PUEq (previously named Kapila)

Multiphase flow at pressure and velocity equilibrium (same velocity and pressure for every phase within each cell). Each <dataFluid> node corresponds to a phase with the following attributes:

• alpha: Volume fraction of the phase, real number in the range ]0.,1.[. The range can be increased to [0.;1.] if the option alphaNull is turned on (true) in the model.xml input file.

• density or temperature: Initial density or temperature of the fluid, real number (unit: kg/m3 or K (SI)), respectively.

Moreover, in this case, the <mixture> node contains:

• Node <dataMix>: With pressure attribute for initial pressure of the fluid, real number (unit: Pa (SI)).

• Node <velocity>: With x, y and z attributes setting the initial values for the components of the velocity vector, real numbers (unit: m/s (SI)).

<material type="fluid" EOS="IG_air.xml">
  <dataFluid alpha="0.5" density="1.0"/>
</material>
<material type="fluid" EOS="SG_water.xml">
  <dataFluid alpha="0.5" density="1000.0"/>
</material>
<mixture>
  <dataMix pressure = "1.e5"/>
  <velocity x="0." y="0." z="0."/>
</mixture>

PTUEq (previously named ThermalEq)

Multiphase flow at pressure, velocity and thermal equilibrium (same velocity, pressure and temperature for every phase within each cell). In this case, every <dataFluid> node corresponds to a phase with only one attribute alpha setting the volume-fraction real number in the range ]0.,1.[.

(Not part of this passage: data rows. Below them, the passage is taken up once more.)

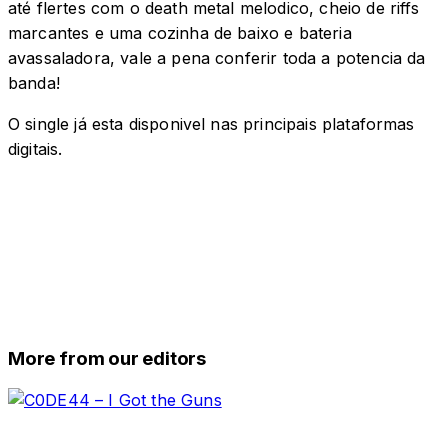
até flertes com o death metal melodico, cheio de riffs
marcantes e uma cozinha de baixo e bateria
avassaladora, vale a pena conferir toda a potencia da
banda!
O single já esta disponivel nas principais plataformas
digitais.
More from our editors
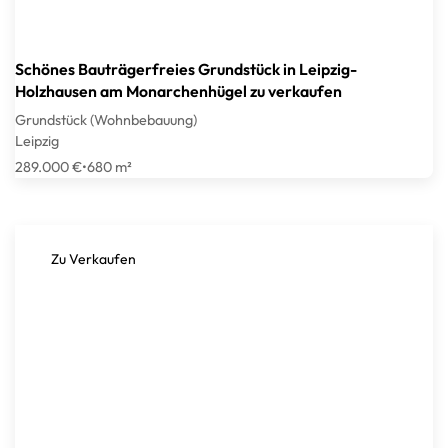
Schönes Bauträgerfreies Grundstück in Leipzig-
Holzhausen am Monarchenhügel zu verkaufen
Grundstück (Wohnbebauung)
Leipzig
289.000 €
•
680 m²
Zu Verkaufen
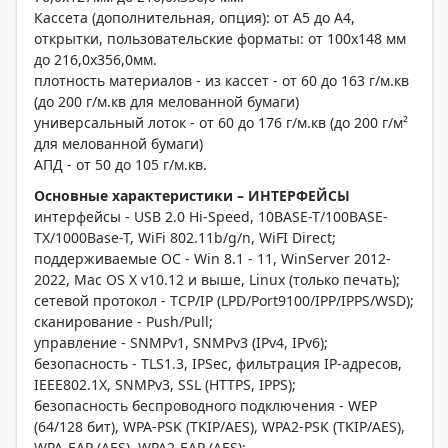
Кассета (дополнительная, опция): от А5 до А4,
открытки, пользовательские форматы: от 100x148 мм
до 216,0x356,0мм.
плотность материалов - из кассет - от 60 до 163 г/м.кв
(до 200 г/м.кв для мелованной бумаги)
универсальный лоток - от 60 до 176 г/м.кв (до 200 г/м²
для мелованной бумаги)
АПД - от 50 до 105 г/м.кв.
Основные характеристики – ИНТЕРФЕЙСЫ
интерфейсы - USB 2.0 Hi-Speed, 10BASE-T/100BASE-
TX/1000Base-T, WiFi 802.11b/g/n, WiFI Direct;
поддерживаемые ОС - Win 8.1 - 11, WinServer 2012-
2022, Mac OS X v10.12 и выше, Linux (только печать);
сетевой протокол - TCP/IP (LPD/Port9100/IPP/IPPS/WSD);
сканирование - Push/Pull;
управление - SNMPv1, SNMPv3 (IPv4, IPv6);
безопасность - TLS1.3, IPSec, фильтрация IP-адресов,
IEEE802.1X, SNMPv3, SSL (HTTPS, IPPS);
безопасность беспроводного подключения - WEP
(64/128 бит), WPA-PSK (TKIP/AES), WPA2-PSK (TKIP/AES),
WPA-EAP (AES), WPA2-EAP (AES);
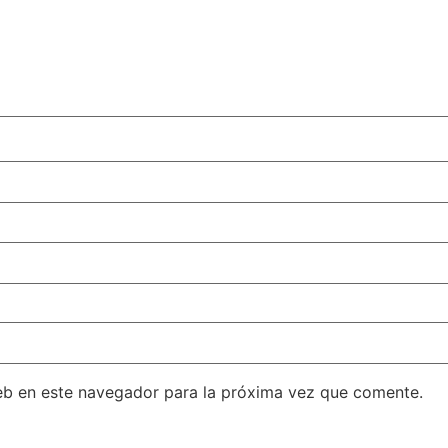
eb en este navegador para la próxima vez que comente.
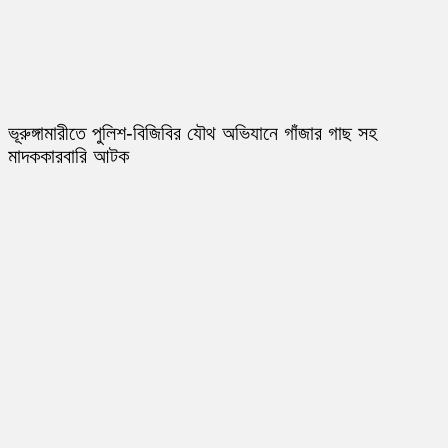
ভূরুঙ্গামারীতে পুলিশ-বিজিবির যৌথ অভিযানে গাঁজার গাছ সহ
মাদককারবারি আটক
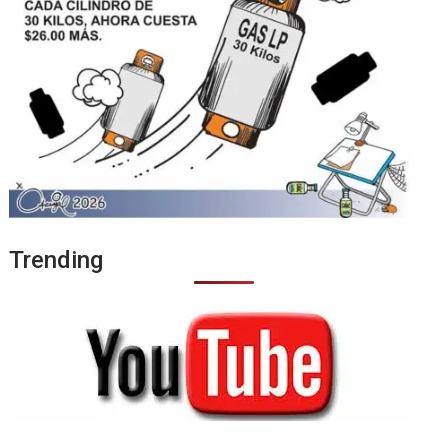
Trending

The <mixture> node contains the following attributes and nodes:

• Node <dataMix>: With temperature and pressure attributes for initial temperature and pressure of the fluid, real numbers (unit: K and Pa (SI)), respectively.

• Node <velocity>: With x, y and z attributes setting the initial values for the components of the velocity vector of the mixture, real numbers (unit: m/s (SI)).

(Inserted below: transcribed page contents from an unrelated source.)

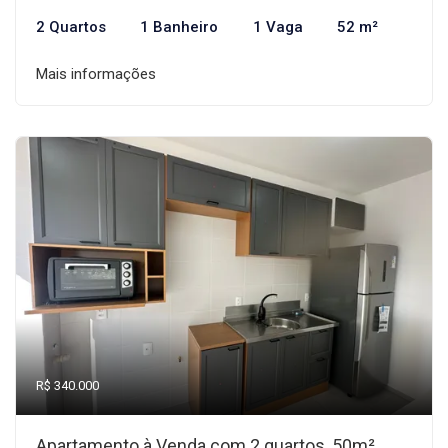
2 Quartos
1 Banheiro
1 Vaga
52 m²
Mais informações
R$ 340.000
Apartamento à Venda com 2 quartos, 50m²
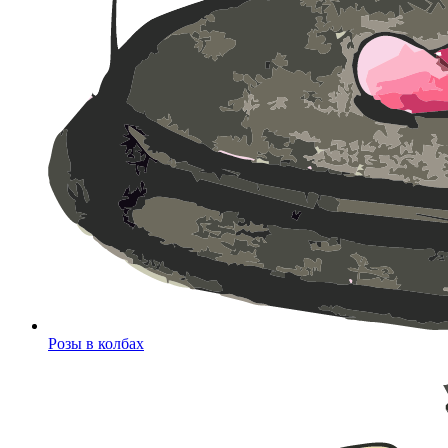
Розы в колбах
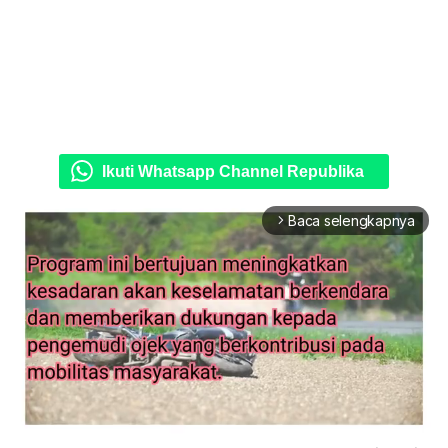
Ikuti Whatsapp Channel Republika
Baca selengkapnya
arrow_forward_ios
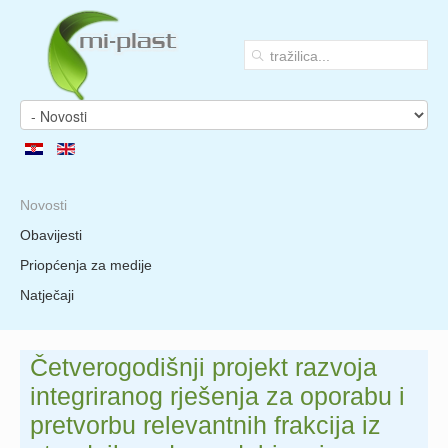
Novosti
Obavijesti
Priopćenja za medije
Natječaji
Četverogodišnji projekt razvoja
integriranog rješenja za oporabu i
pretvorbu relevantnih frakcija iz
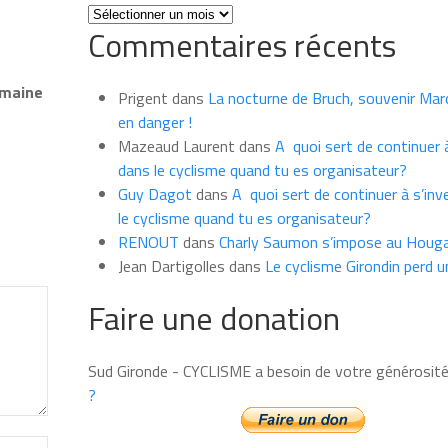
Toutes
Commentaires récents
les
news
du
emaine
Prigent
dans
La nocturne de Bruch, souvenir Marce
mois
en danger !
Mazeaud Laurent
dans
A quoi sert de continuer à
dans le cyclisme quand tu es organisateur?
Guy Dagot
dans
A quoi sert de continuer à s’inv
le cyclisme quand tu es organisateur?
RENOUT
dans
Charly Saumon s’impose au Houga
Jean Dartigolles
dans
Le cyclisme Girondin perd u
Faire une donation
Sud Gironde - CYCLISME a besoin de votre générosit
?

<material type="fluid" EOS="IG_waterVap.xml">
  <dataFluid alpha="0.2"/>
</material>
<material type="fluid" EOS="SG_waterLiq.xml">
  <dataFluid alpha="0.8"/>
</material>
<mixture>
  <dataMix pressure = "1.e5" temperature ="300."/>
  <velocity x="0." y="0." z="0."/>
</mixture>

EulerHomogeneous

Multiphase flow at mechanical and thermodynamical equilibrium. In this case, every <dataFluid> node corresponds to a phase with only one attribute alpha setting the volume-fraction real number in the range ]0.,1.[.

Moreover, in this case, the <mixture> contains the following attributes and nodes:

• Node <dataMix>: With pressure attribute for initial pressure of the mixture, real number (unit: Pa (SI)).

• Node <velocity>: With x, y and z attributes setting the initial values for the components of the velocity vector of the mixture, real numbers (unit: m/s (SI)).

<material type="fluid" EOS="SG_waterLiq.xml">
  <dataFluid alpha="0.99"/>
</material>
<material type="fluid" EOS="IG_waterVap.xml">
  <dataFluid alpha="0.01"/>
</material>
<mixture>
  <dataMix pressure = "1.e6"/>
  <velocity x="0." y="0." z="0."/>
</mixture>

Euler–Korteweg

Single-phase flow. In this case, the <mixture> node is absent and the <dataFluid> node contains the following attributes or nodes:

• Attribute density: Initial density of the fluid, real number (unit: kg/m3 (SI)).

• Node <velocity>: With x, y and z attributes setting the initial values for the components of the velocity vector, real numbers (unit: m/s (SI)).

<material type="fluid" EOS="Polynomial_arbitrary.xml">
    <dataFluid density="0.2452">
        <velocity x="0." y="0." z="0."/>
    </dataFluid>
</material>

Non-linear Schrödinger

Defocusing non-linear Schrödinger equation. In this case, there isn’t any EOS, the <mixture> node is absent and the <dataFluid> node contains the following attributes or nodes:

• Attribute density: Initial density of the fluid, real number (unit: kg/m3 (SI)).

• Node <velocity>: With x, y and z attributes setting the initial values for the components of the velocity vector, real numbers (unit: m/s (SI)).

<material type="none">
    <dataFluid density="2.0">
        <velocity x="0." y="0." z="0."/>
    </dataFluid>
</material>

Remark

For the multiphase models, be careful to set the volume fraction in the range ]0,.1.[ (unless you use the option alphaNull=true for pressure-velocity- and velocity-equilibrium models) as well as the its sum over all the phases equal to 1.